The trial court erred in finding that the letter allegedly posted to Chen on August 6, 1990, complied with the notice requirements of OCGA § 11-9-505 (2) and in granting summary judgment in favor of the Profit Sharing Plan. Chen is entitled to recover either damages for conversion of the collateral after default or damages prescribed by OCGA § 11-9-507 (1). UIV Corp. v. Oswald, 139 Ga. App. 697, 700 ( 229 S.E.2d 512). See Anderson, Uniform Commercial Code, Volume 9, p. 813, § 9-505:29. Compare Willis v. Healthdyne, Inc., 191 Ga. App. 671, supra, where the debtor suffered no damage as a result of failure to provide notice pursuant to OCGA § 11-9-505 (2); and Barney v. Morris, 168 Ga.
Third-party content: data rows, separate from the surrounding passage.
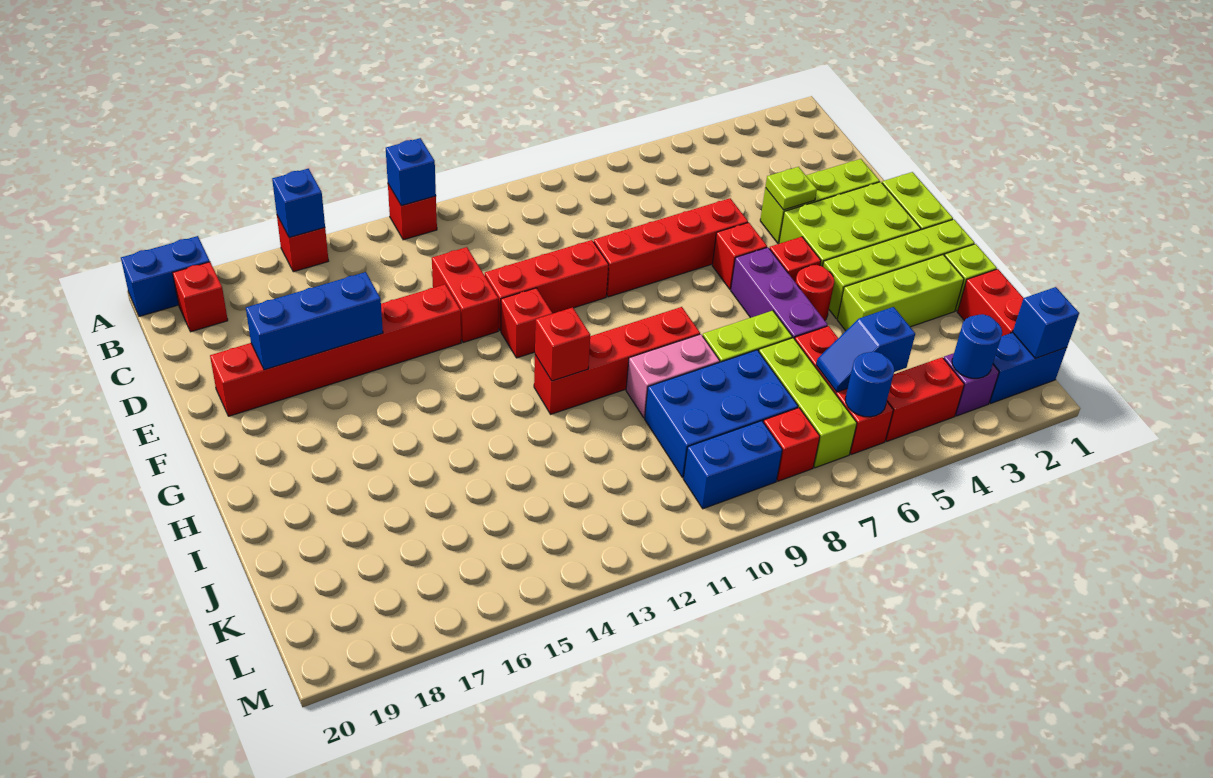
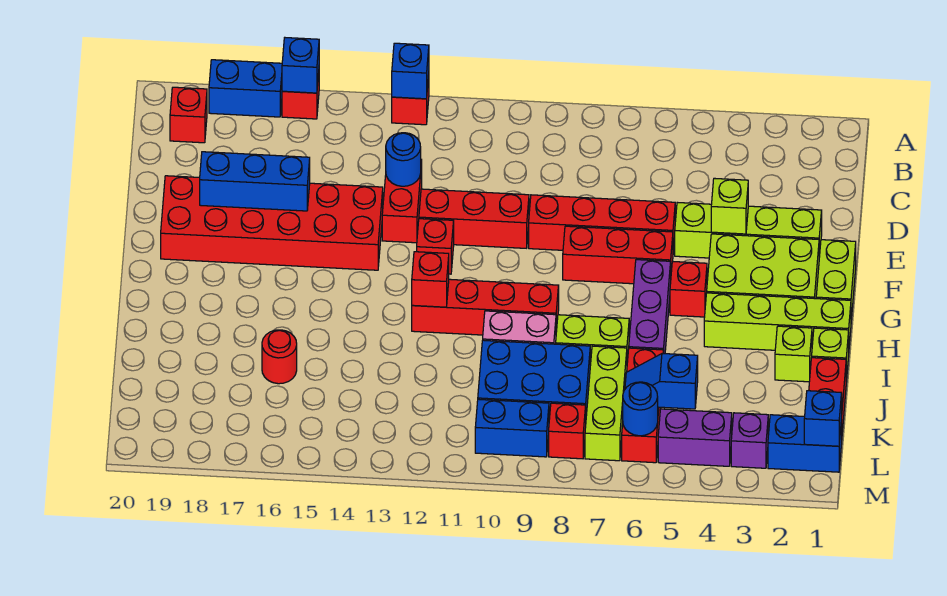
blue 1x2 brick [121,236,210,316] -> blue 1x2 brick moved to [209,60,282,117]
lime 1x3 brick [760,159,880,243] -> lime 1x4 brick [675,202,822,258]
lime 1x1 plate [766,167,817,210] -> lime 1x1 brick [711,178,748,234]
red 1x6 brick [210,284,461,416] -> red 2x6 brick [161,176,383,270]
red 1x1 brick [712,223,767,289] -> red 1x3 brick [563,226,673,284]
red 1x1 round brick [795,265,834,320] -> red 1x1 round brick moved to [262,330,297,384]
lime 1x3 brick [837,255,964,331] -> lime 1x1 brick [775,326,812,382]
blue 1x1 round brick [952,314,1002,378] -> blue 1x1 round brick moved to [386,133,421,186]
red 1x2 brick [886,357,964,441] -> purple 1x2 brick [658,409,732,466]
App. 426 ( 309 S.E.2d 420), where the jury rejected the debtor's claim for loss of profits because of a lack of notice of repossession of the collateral.
2. In light of our holding in Division 1 of this opinion, it is unnecessary to address Chen's remaining enumeration of error.
Judgment reversed. Pope, P. J., and Smith, J., concur.